**Exercise description**
Images within the entries are to be omitted; the remainder must be reproduced exactly.

[Camera metadata records]
⟨

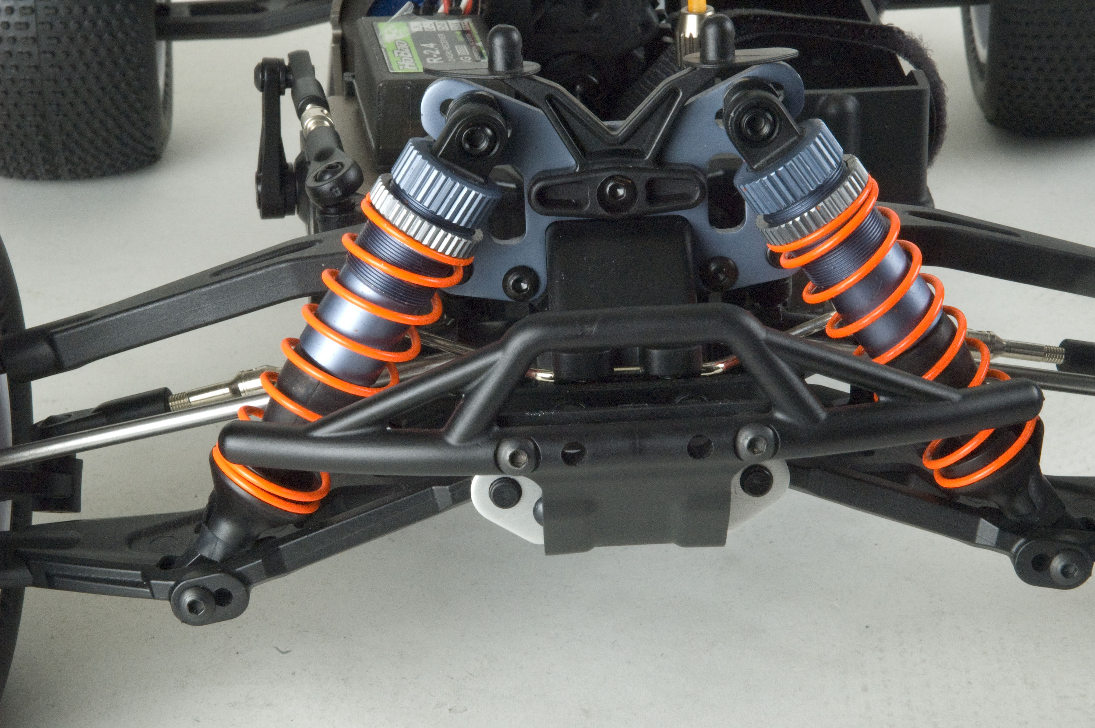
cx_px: 548
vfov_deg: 13.0
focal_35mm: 105
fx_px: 3191
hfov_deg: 19.5
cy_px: 364
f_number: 27
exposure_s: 1/350
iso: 1600
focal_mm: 70
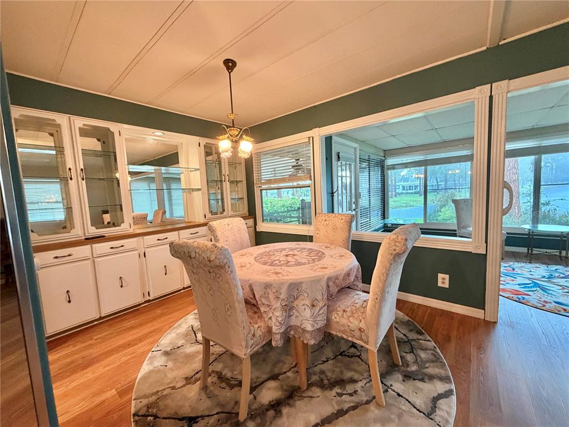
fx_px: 230
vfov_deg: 85.7
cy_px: 214
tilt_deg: -5.7
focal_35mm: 14
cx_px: 284
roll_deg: +3.1
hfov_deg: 102.1
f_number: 2.2
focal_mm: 2.22
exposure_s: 1/60
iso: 400
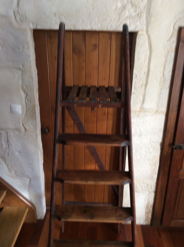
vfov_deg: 56.9
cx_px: 92
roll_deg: +0.3
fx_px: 227
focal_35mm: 32
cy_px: 124
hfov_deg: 44.1
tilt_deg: -20.5
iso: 50
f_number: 2.4
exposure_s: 1/25
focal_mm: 3.3
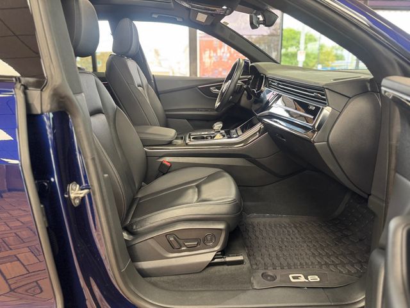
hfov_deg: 71.6
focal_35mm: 24
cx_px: 205
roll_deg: -0.3
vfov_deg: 56.8
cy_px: 154
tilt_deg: -15.5
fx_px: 284
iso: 400
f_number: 1.78
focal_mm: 6.76
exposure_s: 1/60
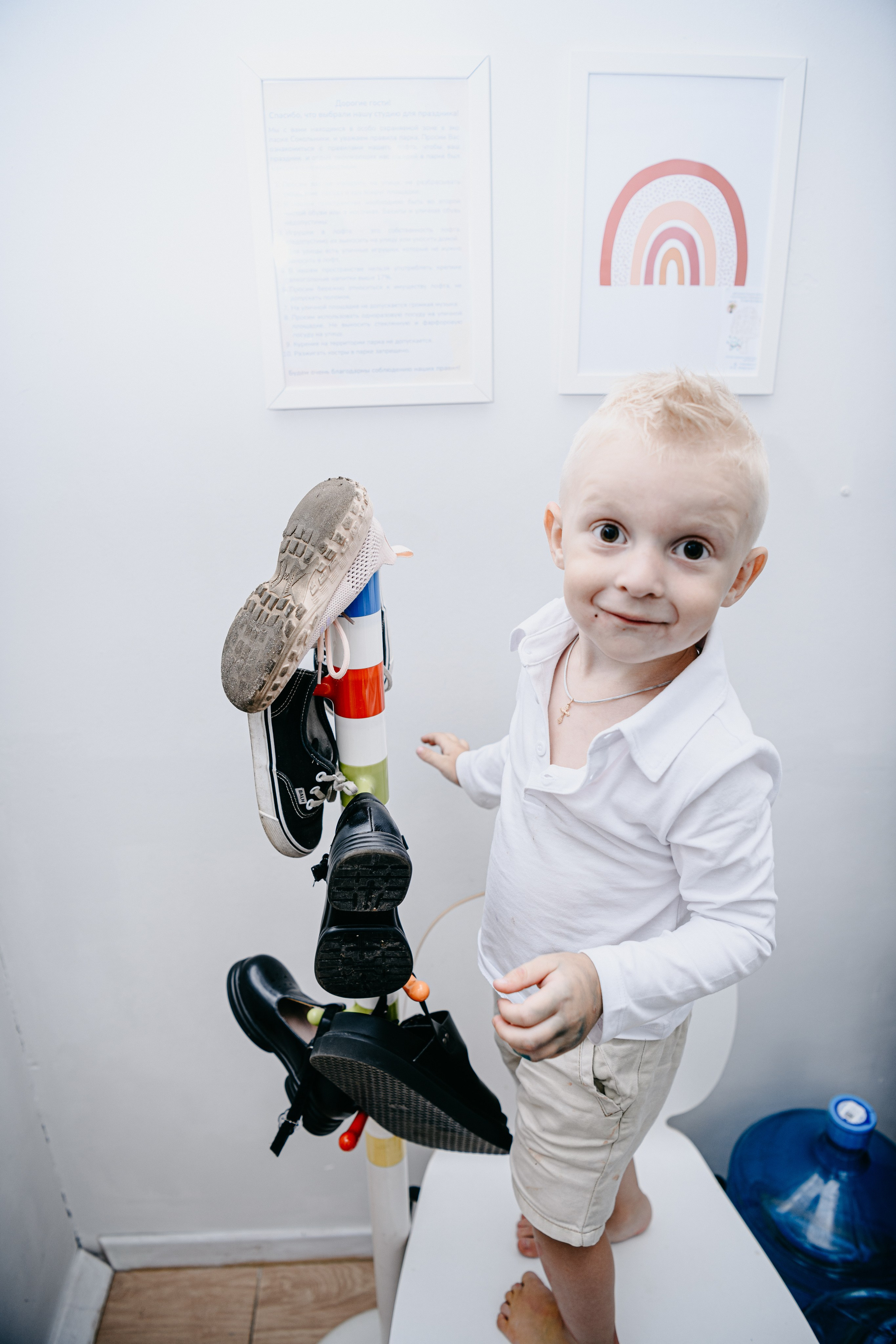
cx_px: 448
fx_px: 896
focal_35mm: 24
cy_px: 672
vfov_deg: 73.7
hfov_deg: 53.1
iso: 125
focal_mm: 24
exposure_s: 1/160
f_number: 3.2
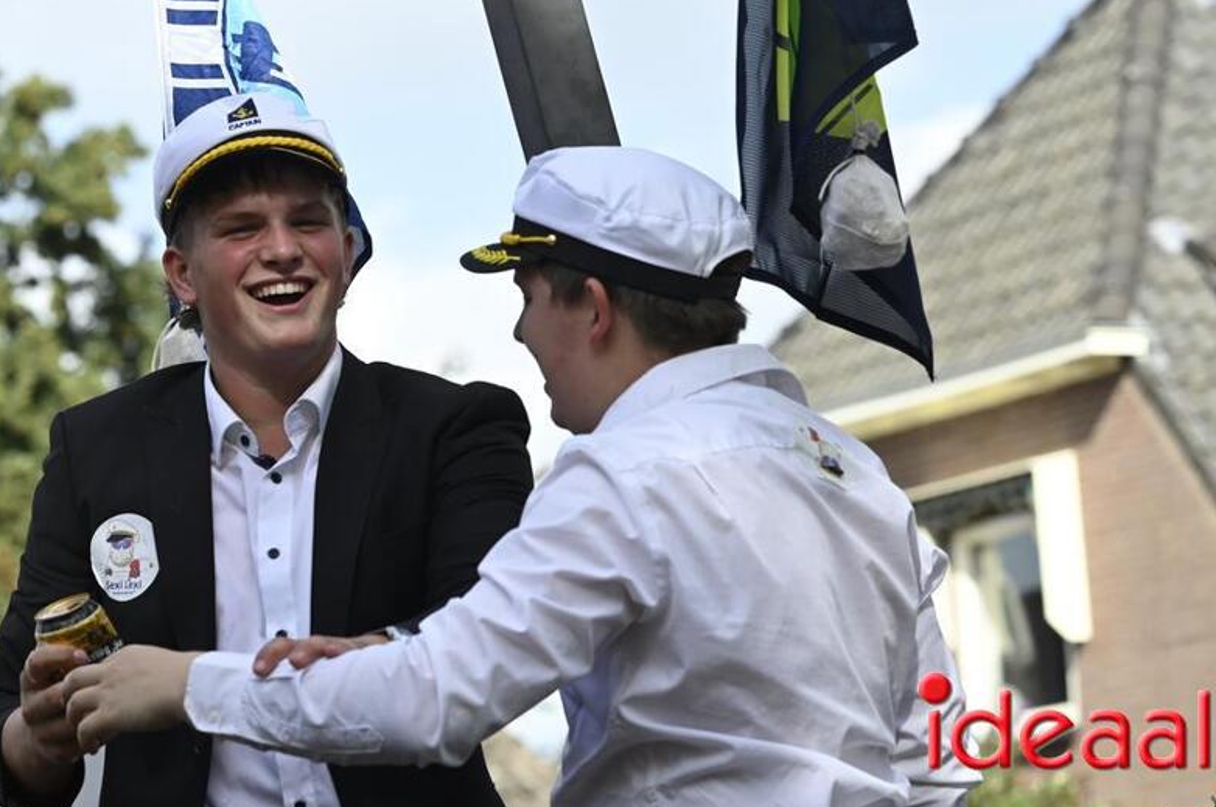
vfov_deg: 8.3
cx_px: 519
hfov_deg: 12.5
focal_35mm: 165
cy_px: 334
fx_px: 5565
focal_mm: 130
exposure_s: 1/800
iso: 320
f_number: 7.1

⟩

**Response box**
cx_px: 548
vfov_deg: 13.0
focal_35mm: 105
fx_px: 3191
hfov_deg: 19.5
cy_px: 364
f_number: 27
exposure_s: 1/350
iso: 1600
focal_mm: 70
fx_px: 230
vfov_deg: 85.7
cy_px: 214
tilt_deg: -5.7
focal_35mm: 14
cx_px: 284
roll_deg: +3.1
hfov_deg: 102.1
f_number: 2.2
focal_mm: 2.22
exposure_s: 1/60
iso: 400
vfov_deg: 56.9
cx_px: 92
roll_deg: +0.3
fx_px: 227
focal_35mm: 32
cy_px: 124
hfov_deg: 44.1
tilt_deg: -20.5
iso: 50
f_number: 2.4
exposure_s: 1/25
focal_mm: 3.3
hfov_deg: 71.6
focal_35mm: 24
cx_px: 205
roll_deg: -0.3
vfov_deg: 56.8
cy_px: 154
tilt_deg: -15.5
fx_px: 284
iso: 400
f_number: 1.78
focal_mm: 6.76
exposure_s: 1/60
cx_px: 448
fx_px: 896
focal_35mm: 24
cy_px: 672
vfov_deg: 73.7
hfov_deg: 53.1
iso: 125
focal_mm: 24
exposure_s: 1/160
f_number: 3.2
vfov_deg: 8.3
cx_px: 519
hfov_deg: 12.5
focal_35mm: 165
cy_px: 334
fx_px: 5565
focal_mm: 130
exposure_s: 1/800
iso: 320
f_number: 7.1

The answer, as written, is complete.